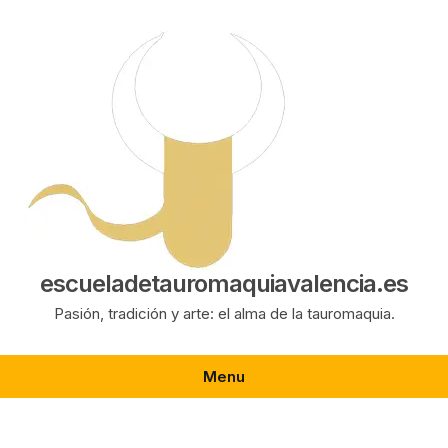
Saltar
al
contenido
escueladetauromaquiavalencia.es
Pasión, tradición y arte: el alma de la tauromaquia.
Menu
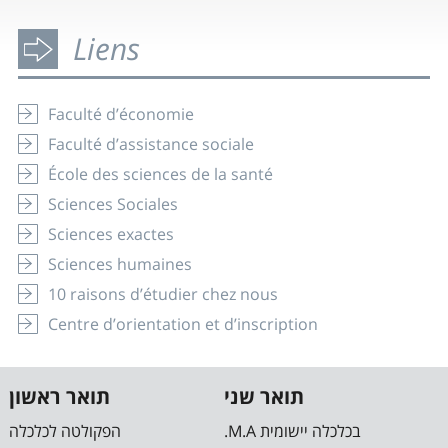
Liens
Faculté d’économie
Faculté d’assistance sociale
École des sciences de la santé
Sciences Sociales
Sciences exactes
Sciences humaines
10 raisons d’étudier chez nous
Centre d’orientation et d’inscription
תואר שני
תואר ראשון
.M.A בכלכלה יישומית
הפקולטה לכלכלה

=== TASK DIRECTIONS ===
Gather every line of the records that contains the string "Faculté" and copy each one.

=== RESULT OF THIS EXERCISE ===
Faculté d’économie
Faculté d’assistance sociale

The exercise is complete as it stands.